EXERCISE INSTRUCTIONS:
Apart from the pictures, every record here must be copied word for word.

Source data:
#####

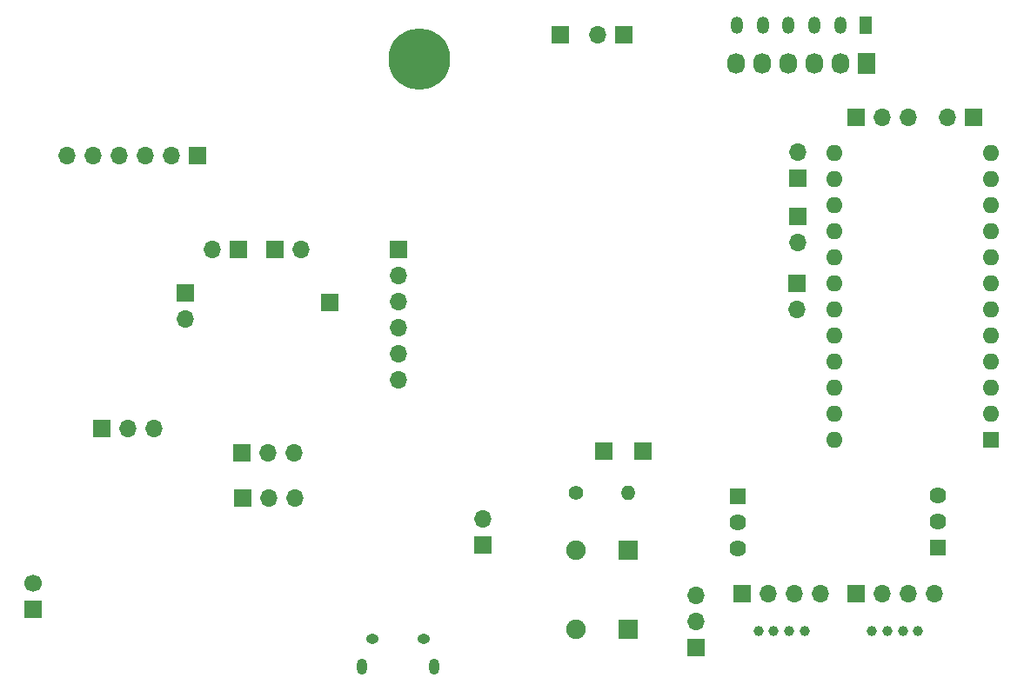
<source format=gbr>
G04 #@! TF.FileFunction,Soldermask,Bot*
%FSLAX46Y46*%
G04 Gerber Fmt 4.6, Leading zero omitted, Abs format (unit mm)*
G04 Created by KiCad (PCBNEW 4.0.4-stable) date 11/09/17 15:47:28*
%MOMM*%
%LPD*%
G01*
G04 APERTURE LIST*
%ADD10C,0.100000*%
%ADD11R,1.700000X1.700000*%
%ADD12O,1.700000X1.700000*%
%ADD13C,1.700000*%
%ADD14R,1.905000X1.905000*%
%ADD15C,1.905000*%
%ADD16O,1.250000X0.950000*%
%ADD17O,1.000000X1.550000*%
%ADD18C,1.400000*%
%ADD19O,1.400000X1.400000*%
%ADD20R,1.727200X2.032000*%
%ADD21O,1.727200X2.032000*%
%ADD22R,1.620000X1.620000*%
%ADD23C,1.620000*%
%ADD24C,6.000000*%
%ADD25C,1.000000*%
%ADD26R,1.200000X1.700000*%
%ADD27O,1.200000X1.700000*%
%ADD28R,1.600000X1.600000*%
%ADD29O,1.600000X1.600000*%
G04 APERTURE END LIST*
D10*
D11*
X128550000Y-117700000D03*
D12*
X131090000Y-117700000D03*
X133630000Y-117700000D03*
D11*
X77400000Y-135750000D03*
X104050000Y-150200000D03*
D13*
X48500000Y-163050000D03*
D11*
X48500000Y-165610000D03*
X72060000Y-130550000D03*
D12*
X74600000Y-130550000D03*
D11*
X68490000Y-130550000D03*
D12*
X65950000Y-130550000D03*
D14*
X106400000Y-167550000D03*
D15*
X101320000Y-167550000D03*
D14*
X106390000Y-159850000D03*
D15*
X101310000Y-159850000D03*
D16*
X81500000Y-168500000D03*
X86500000Y-168500000D03*
D17*
X80500000Y-171200000D03*
X87500000Y-171200000D03*
D11*
X84075000Y-130530000D03*
D12*
X84075000Y-133070000D03*
X84075000Y-135610000D03*
X84075000Y-138150000D03*
X84075000Y-140690000D03*
X84075000Y-143230000D03*
D11*
X92250000Y-159390000D03*
D12*
X92250000Y-156850000D03*
D11*
X106025000Y-109675000D03*
D12*
X103485000Y-109675000D03*
D11*
X140050000Y-117700000D03*
D12*
X137510000Y-117700000D03*
D11*
X63300000Y-134760000D03*
D12*
X63300000Y-137300000D03*
D11*
X64500000Y-121450000D03*
D12*
X61960000Y-121450000D03*
X59420000Y-121450000D03*
X56880000Y-121450000D03*
X54340000Y-121450000D03*
X51800000Y-121450000D03*
D11*
X55170000Y-148000000D03*
D12*
X57710000Y-148000000D03*
X60250000Y-148000000D03*
D11*
X99800000Y-109675000D03*
X107850000Y-150200000D03*
X113050000Y-169350000D03*
D12*
X113050000Y-166810000D03*
X113050000Y-164270000D03*
D18*
X101320000Y-154300000D03*
D19*
X106400000Y-154300000D03*
D20*
X129605000Y-112425000D03*
D21*
X127065000Y-112425000D03*
X124525000Y-112425000D03*
X121985000Y-112425000D03*
X119445000Y-112425000D03*
X116905000Y-112425000D03*
D22*
X136550000Y-159600000D03*
D23*
X136550000Y-157060000D03*
X136550000Y-154520000D03*
D22*
X117100000Y-154620000D03*
D23*
X117100000Y-157160000D03*
X117100000Y-159700000D03*
D11*
X128600000Y-164100000D03*
D12*
X131140000Y-164100000D03*
X133680000Y-164100000D03*
X136220000Y-164100000D03*
D11*
X117480000Y-164100000D03*
D12*
X120020000Y-164100000D03*
X122560000Y-164100000D03*
X125100000Y-164100000D03*
D11*
X68860000Y-154800000D03*
D12*
X71400000Y-154800000D03*
X73940000Y-154800000D03*
D11*
X68850000Y-150400000D03*
D12*
X71390000Y-150400000D03*
X73930000Y-150400000D03*
D24*
X86055000Y-112065000D03*
D25*
X130125000Y-167725000D03*
X131625000Y-167725000D03*
X133125000Y-167725000D03*
X134625000Y-167725000D03*
X119075000Y-167725000D03*
X120575000Y-167725000D03*
X122075000Y-167725000D03*
X123575000Y-167725000D03*
D26*
X129525000Y-108725000D03*
D27*
X127025000Y-108725000D03*
X124525000Y-108725000D03*
X122025000Y-108725000D03*
X119525000Y-108725000D03*
X117025000Y-108725000D03*
D11*
X122800000Y-133860000D03*
D12*
X122800000Y-136400000D03*
D28*
X141740000Y-149080000D03*
D29*
X126500000Y-121140000D03*
X141740000Y-146540000D03*
X126500000Y-123680000D03*
X141740000Y-144000000D03*
X126500000Y-126220000D03*
X141740000Y-141460000D03*
X126500000Y-128760000D03*
X141740000Y-138920000D03*
X126500000Y-131300000D03*
X141740000Y-136380000D03*
X126500000Y-133840000D03*
X141740000Y-133840000D03*
X126500000Y-136380000D03*
X141740000Y-131300000D03*
X126500000Y-138920000D03*
X141740000Y-128760000D03*
X126500000Y-141460000D03*
X141740000Y-126220000D03*
X126500000Y-144000000D03*
X141740000Y-123680000D03*
X126500000Y-146540000D03*
X141740000Y-121140000D03*
X126500000Y-149080000D03*
D11*
X122900000Y-123590000D03*
D12*
X122900000Y-121050000D03*
D11*
X122900000Y-127360000D03*
D12*
X122900000Y-129900000D03*
M02*

</source>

#####

ANSWER TO THIS EXERCISE:
<source format=gbr>
G04 #@! TF.FileFunction,Soldermask,Bot*
%FSLAX46Y46*%
G04 Gerber Fmt 4.6, Leading zero omitted, Abs format (unit mm)*
G04 Created by KiCad (PCBNEW 4.0.4-stable) date 11/09/17 15:47:28*
%MOMM*%
%LPD*%
G01*
G04 APERTURE LIST*
%ADD10C,0.100000*%
%ADD11R,1.700000X1.700000*%
%ADD12O,1.700000X1.700000*%
%ADD13C,1.700000*%
%ADD14R,1.905000X1.905000*%
%ADD15C,1.905000*%
%ADD16O,1.250000X0.950000*%
%ADD17O,1.000000X1.550000*%
%ADD18C,1.400000*%
%ADD19O,1.400000X1.400000*%
%ADD20R,1.727200X2.032000*%
%ADD21O,1.727200X2.032000*%
%ADD22R,1.620000X1.620000*%
%ADD23C,1.620000*%
%ADD24C,6.000000*%
%ADD25C,1.000000*%
%ADD26R,1.200000X1.700000*%
%ADD27O,1.200000X1.700000*%
%ADD28R,1.600000X1.600000*%
%ADD29O,1.600000X1.600000*%
G04 APERTURE END LIST*
D10*
D11*
X128550000Y-117700000D03*
D12*
X131090000Y-117700000D03*
X133630000Y-117700000D03*
D11*
X77400000Y-135750000D03*
X104050000Y-150200000D03*
D13*
X48500000Y-163050000D03*
D11*
X48500000Y-165610000D03*
X72060000Y-130550000D03*
D12*
X74600000Y-130550000D03*
D11*
X68490000Y-130550000D03*
D12*
X65950000Y-130550000D03*
D14*
X106400000Y-167550000D03*
D15*
X101320000Y-167550000D03*
D14*
X106390000Y-159850000D03*
D15*
X101310000Y-159850000D03*
D16*
X81500000Y-168500000D03*
X86500000Y-168500000D03*
D17*
X80500000Y-171200000D03*
X87500000Y-171200000D03*
D11*
X84075000Y-130530000D03*
D12*
X84075000Y-133070000D03*
X84075000Y-135610000D03*
X84075000Y-138150000D03*
X84075000Y-140690000D03*
X84075000Y-143230000D03*
D11*
X92250000Y-159390000D03*
D12*
X92250000Y-156850000D03*
D11*
X106025000Y-109675000D03*
D12*
X103485000Y-109675000D03*
D11*
X140050000Y-117700000D03*
D12*
X137510000Y-117700000D03*
D11*
X63300000Y-134760000D03*
D12*
X63300000Y-137300000D03*
D11*
X64500000Y-121450000D03*
D12*
X61960000Y-121450000D03*
X59420000Y-121450000D03*
X56880000Y-121450000D03*
X54340000Y-121450000D03*
X51800000Y-121450000D03*
D11*
X55170000Y-148000000D03*
D12*
X57710000Y-148000000D03*
X60250000Y-148000000D03*
D11*
X99800000Y-109675000D03*
X107850000Y-150200000D03*
X113050000Y-169350000D03*
D12*
X113050000Y-166810000D03*
X113050000Y-164270000D03*
D18*
X101320000Y-154300000D03*
D19*
X106400000Y-154300000D03*
D20*
X129605000Y-112425000D03*
D21*
X127065000Y-112425000D03*
X124525000Y-112425000D03*
X121985000Y-112425000D03*
X119445000Y-112425000D03*
X116905000Y-112425000D03*
D22*
X136550000Y-159600000D03*
D23*
X136550000Y-157060000D03*
X136550000Y-154520000D03*
D22*
X117100000Y-154620000D03*
D23*
X117100000Y-157160000D03*
X117100000Y-159700000D03*
D11*
X128600000Y-164100000D03*
D12*
X131140000Y-164100000D03*
X133680000Y-164100000D03*
X136220000Y-164100000D03*
D11*
X117480000Y-164100000D03*
D12*
X120020000Y-164100000D03*
X122560000Y-164100000D03*
X125100000Y-164100000D03*
D11*
X68860000Y-154800000D03*
D12*
X71400000Y-154800000D03*
X73940000Y-154800000D03*
D11*
X68850000Y-150400000D03*
D12*
X71390000Y-150400000D03*
X73930000Y-150400000D03*
D24*
X86055000Y-112065000D03*
D25*
X130125000Y-167725000D03*
X131625000Y-167725000D03*
X133125000Y-167725000D03*
X134625000Y-167725000D03*
X119075000Y-167725000D03*
X120575000Y-167725000D03*
X122075000Y-167725000D03*
X123575000Y-167725000D03*
D26*
X129525000Y-108725000D03*
D27*
X127025000Y-108725000D03*
X124525000Y-108725000D03*
X122025000Y-108725000D03*
X119525000Y-108725000D03*
X117025000Y-108725000D03*
D11*
X122800000Y-133860000D03*
D12*
X122800000Y-136400000D03*
D28*
X141740000Y-149080000D03*
D29*
X126500000Y-121140000D03*
X141740000Y-146540000D03*
X126500000Y-123680000D03*
X141740000Y-144000000D03*
X126500000Y-126220000D03*
X141740000Y-141460000D03*
X126500000Y-128760000D03*
X141740000Y-138920000D03*
X126500000Y-131300000D03*
X141740000Y-136380000D03*
X126500000Y-133840000D03*
X141740000Y-133840000D03*
X126500000Y-136380000D03*
X141740000Y-131300000D03*
X126500000Y-138920000D03*
X141740000Y-128760000D03*
X126500000Y-141460000D03*
X141740000Y-126220000D03*
X126500000Y-144000000D03*
X141740000Y-123680000D03*
X126500000Y-146540000D03*
X141740000Y-121140000D03*
X126500000Y-149080000D03*
D11*
X122900000Y-123590000D03*
D12*
X122900000Y-121050000D03*
D11*
X122900000Y-127360000D03*
D12*
X122900000Y-129900000D03*
M02*

</source>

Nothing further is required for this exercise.